Ayelet Shaked, nouvelle ministre de la Justice.
(photo credit: MARC ISRAEL SELLEM/THE JERUSALEM POST)
Justice Minister Ayelet Shaked announced late Wednesday that she was creating a committee to “fight the phenomenon of the spilling of blood on social media,” following the recent suicide of senior police officer Dep.-Ch. Ephraim Bracha after he was harassed on social media by supporters of Rabbi Yoshiyahu Yosef Pinto for turning the rabbi in to the authorities.
She also cited recent attempts by certain haredi sectors to incite against those haredim choosing to join the IDF by posting information about them online, as well as social media campaigns against judges.
“Words can kill,” the justice minister said, explaining that the committee would work to come up with standards that strike the right balance between “freedom of speech and freedom to incite.”
The announcement came a day after police arrested an Arab man from east Jerusalem for making multiple posts and images applauding ISIS and urging people to support the terrorist organization, and also coincided with an announcement from Facebook that it had agreed to assist the Israel Internet Association in removing Facebook profiles with “Death to Arabs” or “Death to Jews” as part of their names.
In May, a “Facebook shaming” incident led to a suicide as Ariel Ronis, a manager at the Interior Ministry’s Population, Immigration and Border Crossing Authority, took his own life after a Facebook post accusing him of racism went viral.
Ronis left a suicide note on his own Facebook profile detailing his work to promote equality in Israel and saying his name now was linked with racism and he could not live with that.
The committee will be headed by former Supreme Court justice Edna Arbel and also will include Prof. Asa Kasher, former MK Arieh Eldad, Makor Rishon editor Hagai Segel, Dr.
Anat Peleg, Dr. Nimrod Kozlovski and former police interrogations head Yoav Segalovich.

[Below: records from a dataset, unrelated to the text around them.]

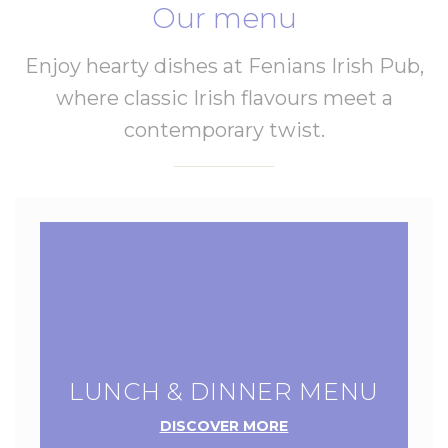
Our menu
Enjoy hearty dishes at Fenians Irish Pub,
where classic Irish flavours meet a
contemporary twist.
LUNCH & DINNER MENU
DISCOVER MORE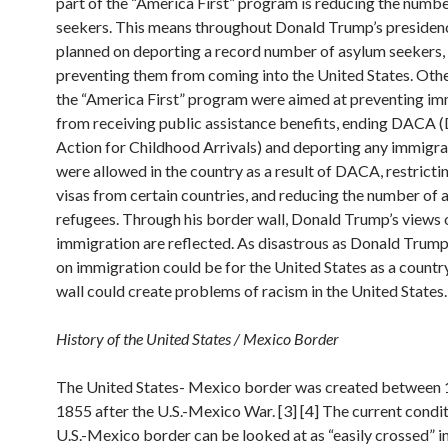
part of the “America First” program is reducing the numb
seekers. This means throughout Donald Trump’s presidenc
planned on deporting a record number of asylum seekers,
preventing them from coming into the United States. Othe
the “America First” program were aimed at preventing im
from receiving public assistance benefits, ending DACA 
Action for Childhood Arrivals) and deporting any immigr
were allowed in the country as a result of DACA, restricti
visas from certain countries, and reducing the number of 
refugees. Through his border wall, Donald Trump’s views 
immigration are reflected. As disastrous as Donald Trump’
on immigration could be for the United States as a countr
wall could create problems of racism in the United States. 
History of the United States / Mexico Border
The United States- Mexico border was created between
1855 after the U.S.-Mexico War. [3] [4] The current condit
U.S.-Mexico border can be looked at as “easily crossed” 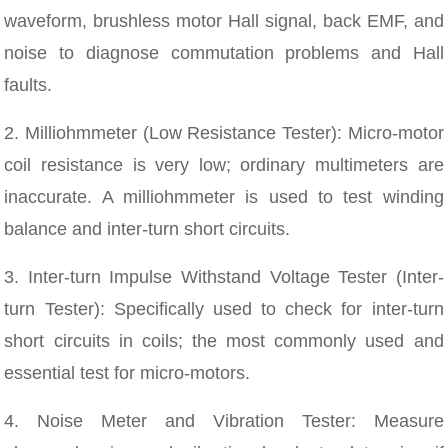
waveform, brushless motor Hall signal, back EMF, and
noise to diagnose commutation problems and Hall
faults.
2. Milliohmmeter (Low Resistance Tester): Micro-motor
coil resistance is very low; ordinary multimeters are
inaccurate. A milliohmmeter is used to test winding
balance and inter-turn short circuits.
3. Inter-turn Impulse Withstand Voltage Tester (Inter-
turn Tester): Specifically used to check for inter-turn
short circuits in coils; the most commonly used and
essential test for micro-motors.
4. Noise Meter and Vibration Tester: Measure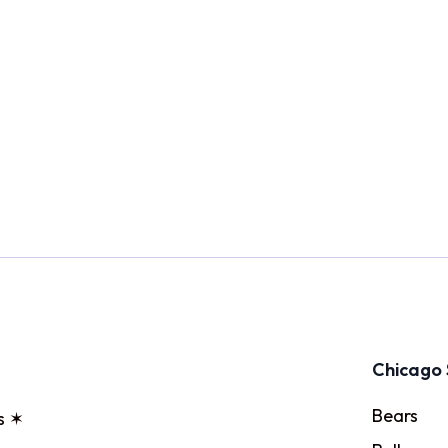
Chicago 
Bears
s ✶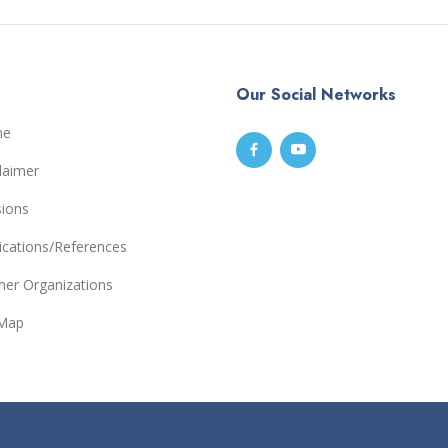
Our Social Networks
me
laimer
sions
ications/References
ner Organizations
eMap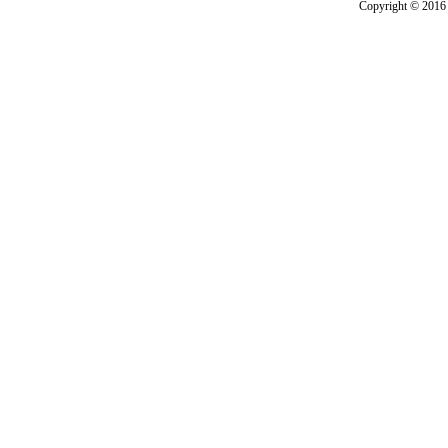
Copyright © 2016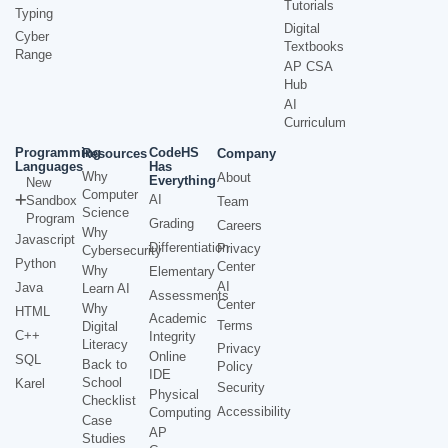
Tutorials
Typing
Digital
Cyber
Textbooks
Range
AP CSA
Hub
AI
Curriculum
Programming
CodeHS
Resources
Company
Languages
Has
Why
About
Everything
New
Computer
AI
Sandbox
Team
Science
Program
Grading
Careers
Why
Javascript
Differentiation
Privacy
Cybersecurity
Python
Center
Why
Elementary
AI
Java
Learn AI
Assessments
Center
Why
HTML
Academic
Terms
Digital
C++
Integrity
Literacy
Privacy
Online
SQL
Back to
Policy
IDE
School
Karel
Security
Physical
Checklist
Accessibility
Computing
Case
AP
Studies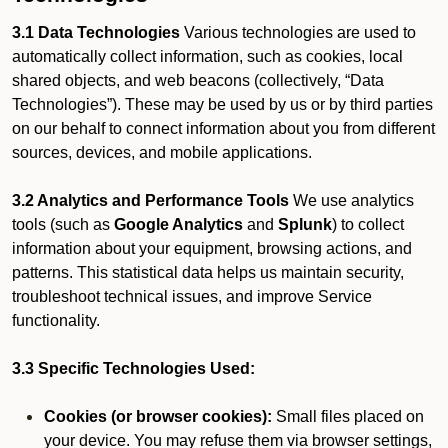
3.1 Data Technologies
Various technologies are used to
automatically collect information, such as cookies, local
shared objects, and web beacons (collectively, “Data
Technologies”). These may be used by us or by third parties
on our behalf to connect information about you from different
sources, devices, and mobile applications.
3.2 Analytics and Performance Tools
We use analytics
tools (such as
Google Analytics
and
Splunk
) to collect
information about your equipment, browsing actions, and
patterns. This statistical data helps us maintain security,
troubleshoot technical issues, and improve Service
functionality.
3.3 Specific Technologies Used:
Cookies (or browser cookies):
Small files placed on
your device. You may refuse them via browser settings,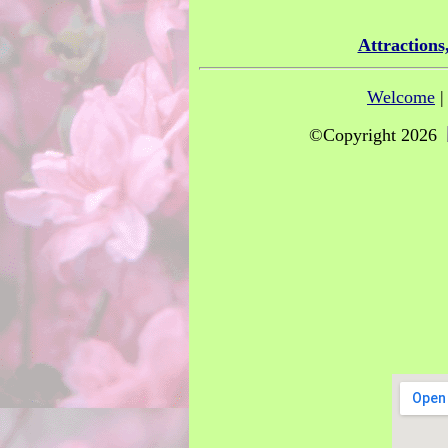
Attractions
Welcome
©Copyright 2026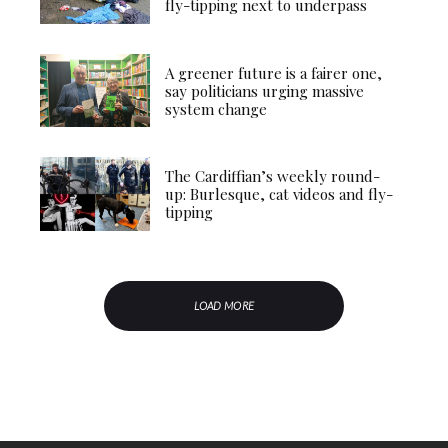
fly-tipping next to underpass
A greener future is a fairer one,
say politicians urging massive
system change
The Cardiffian’s weekly round-
up: Burlesque, cat videos and fly-
tipping
LOAD MORE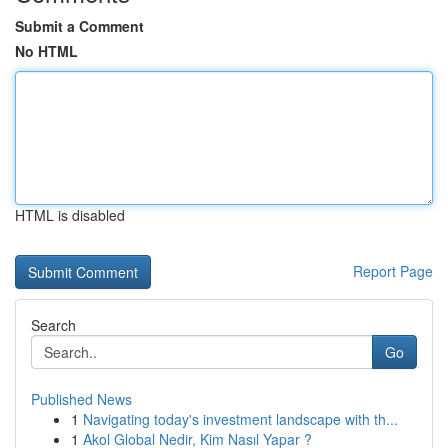
Submit a Comment
No HTML
HTML is disabled
Report Page
Search
Go
Published News
1
Navigating today's investment landscape with th...
1
Akol Global Nedir, Kim Nasıl Yapar ?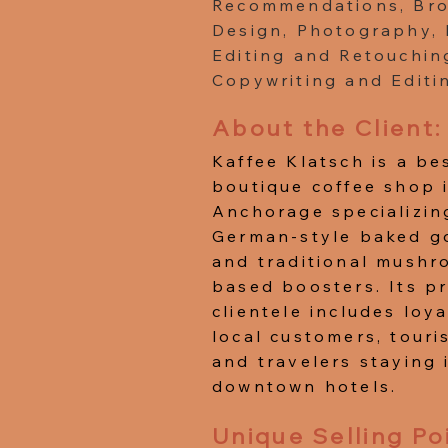
Recommendations, Br
Design, Photography,
Editing and Retouchin
Copywriting and Editi
About the Client:
Kaffee Klatsch is a b
boutique coffee shop 
Anchorage specializin
German-style baked g
and traditional mushr
based boosters. Its p
clientele includes loya
local customers, touris
and travelers staying 
downtown hotels.
Unique Selling Po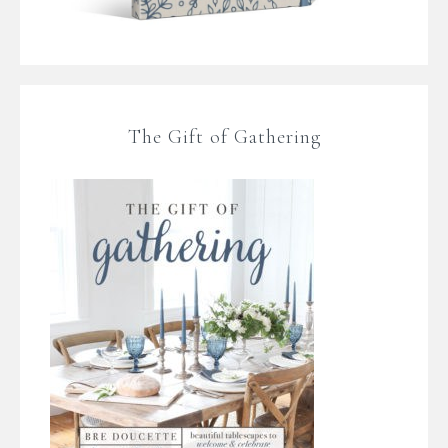
The Gift of Gathering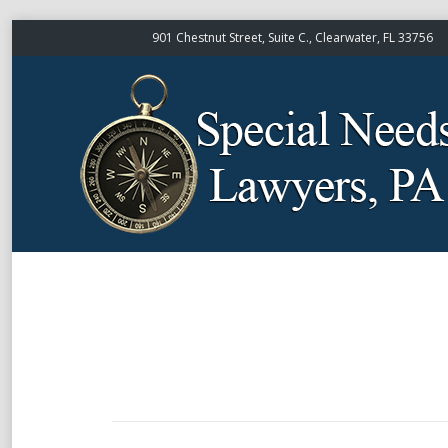
901 Chestnut Street, Suite C., Clearwater, FL 33756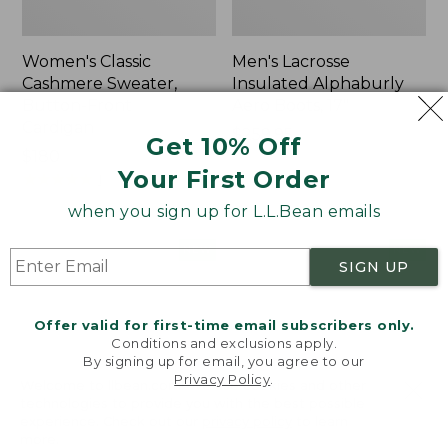
Women's Classic
Men's Lacrosse
Cashmere Sweater,
Insulated Alphaburly
Button-Front
Aero Boots, 17"
Cardigan
Price:
$259.95
Get 10% Off
Price:
$180
$259.95
Your First Order
$180
★
★
★
★
★
★
★
★
★
★
1
when you sign up for L.L.Bean emails
Women's
Women's
NEW
NEW
SIGN UP
Mountain
VentureTek
Classic
Full-
Sweatpants,
Zip
Offer valid for first-time email subscribers only.
New
Hoodie,
Conditions and exclusions apply.
New
By signing up for email, you agree to our
Privacy Policy
.
Welcome to llbean.com! We use cookies and other
technologies to provide you with the best possible
experience. Check out our
privacy policy
to learn
more.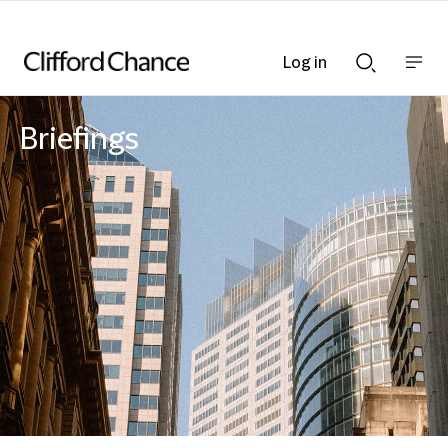
Log in
Show
Show
nav
Search
bar
bar
Briefings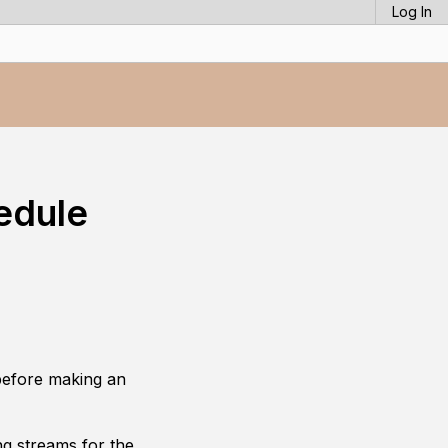
Log In
edule
before making an
g streams for the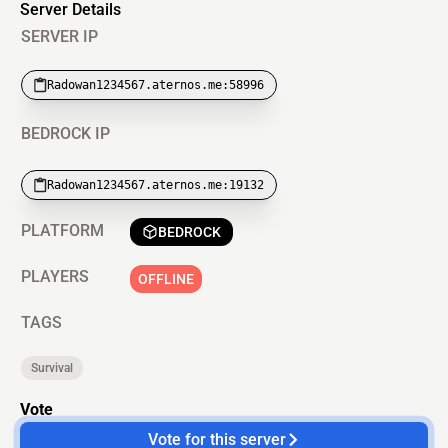
Server Details
SERVER IP
Radowan1234567.aternos.me:58996
BEDROCK IP
Radowan1234567.aternos.me:19132
PLATFORM
BEDROCK
PLAYERS
OFFLINE
TAGS
Survival
Vote
Vote for this server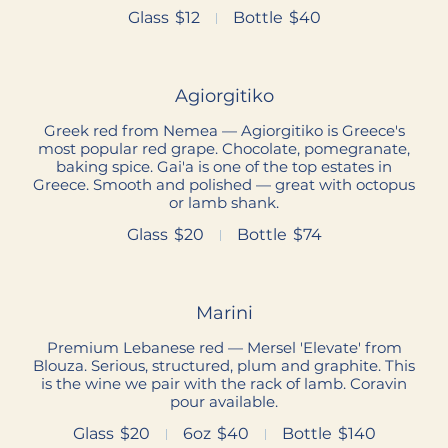
Glass
$12
Bottle
$40
Agiorgitiko
Greek red from Nemea — Agiorgitiko is Greece's
most popular red grape. Chocolate, pomegranate,
baking spice. Gai'a is one of the top estates in
Greece. Smooth and polished — great with octopus
or lamb shank.
Glass
$20
Bottle
$74
Marini
Premium Lebanese red — Mersel 'Elevate' from
Blouza. Serious, structured, plum and graphite. This
is the wine we pair with the rack of lamb. Coravin
pour available.
Glass
$20
6oz
$40
Bottle
$140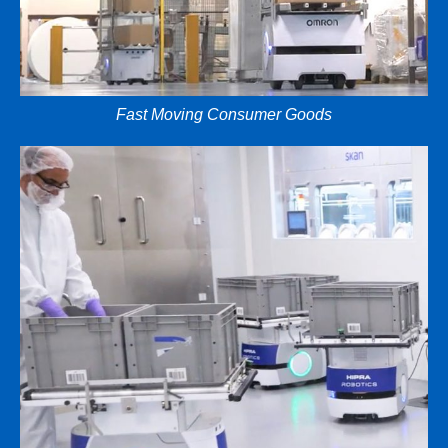
Fast Moving Consumer Goods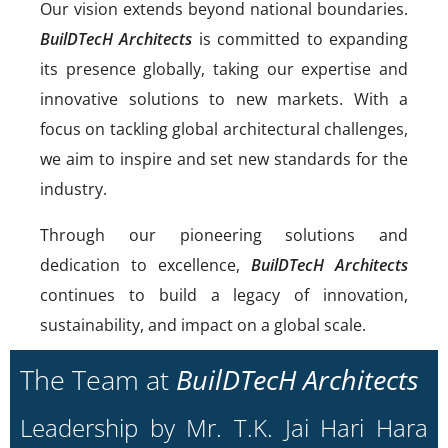
Our vision extends beyond national boundaries.
BuilDTecH Architects
is committed to expanding
its presence globally, taking our expertise and
innovative solutions to new markets. With a
focus on tackling global architectural challenges,
we aim to inspire and set new standards for the
industry.
Through our pioneering solutions and
dedication to excellence,
BuilDTecH Architects
continues to build a legacy of innovation,
sustainability, and impact on a global scale.
The Team at
BuilDTecH Architects
Leadership by Mr. T.K. Jai Hari Hara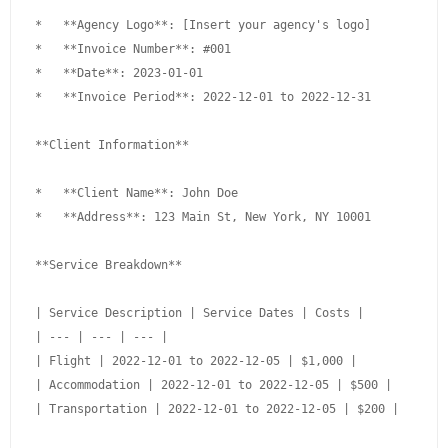
*   **Agency Logo**: [Insert your agency's logo]

*   **Invoice Number**: #001

*   **Date**: 2023-01-01

*   **Invoice Period**: 2022-12-01 to 2022-12-31

**Client Information**

*   **Client Name**: John Doe

*   **Address**: 123 Main St, New York, NY 10001

**Service Breakdown**

| Service Description | Service Dates | Costs |

| --- | --- | --- |

| Flight | 2022-12-01 to 2022-12-05 | $1,000 |

| Accommodation | 2022-12-01 to 2022-12-05 | $500 |

| Transportation | 2022-12-01 to 2022-12-05 | $200 |
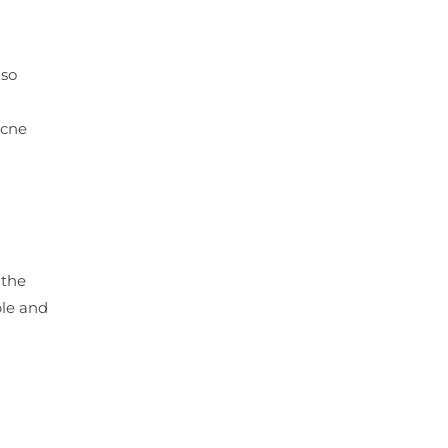
lso
acne
 the
ble and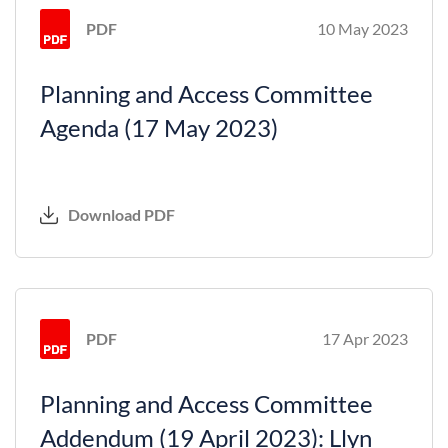
PDF
10 May 2023
Planning and Access Committee
Agenda (17 May 2023)
Download PDF
PDF
17 Apr 2023
Planning and Access Committee
Addendum (19 April 2023): Llyn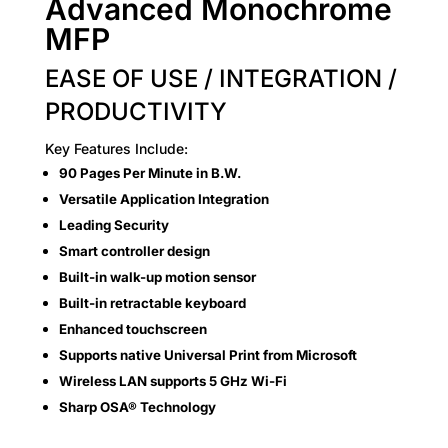
Advanced Monochrome
MFP
EASE OF USE / INTEGRATION /
PRODUCTIVITY
Key Features Include:
90 Pages Per Minute in B.W.
Versatile Application Integration
Leading Security
Smart controller design
Built-in walk-up motion sensor
Built-in retractable keyboard
Enhanced touchscreen
Supports native Universal Print from Microsoft
Wireless LAN supports 5 GHz Wi-Fi
Sharp OSA® Technology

Shaked said the committee will present her with recommendations for legislation in a few months.
Peleg, director of the center for Media and Law at Bar-Ilan University, told The Jerusalem Post it’s too early to talk about what will happen, but that she is optimistic about the future of online interactions as the law catches up with the Internet.
Bracha and Ronis are two examples of incidents that ended in the extreme case of suicide, the first due to blunt news coverage and the second due to online shaming, she said, also addressing the politicization of online interaction, even in relatively small acts, such as “unfriending” someone on Facebook as a political act.
The politicization of online discourse soared, during Operation Protective Edge, she said.
Over the past year, studies have shown that online discourse has become much harsher.
These are some of the background issues that have raised awareness of the need for the law to catch up to what happens online, she said, also mentioning the difficulties in dealing with anonymous posters.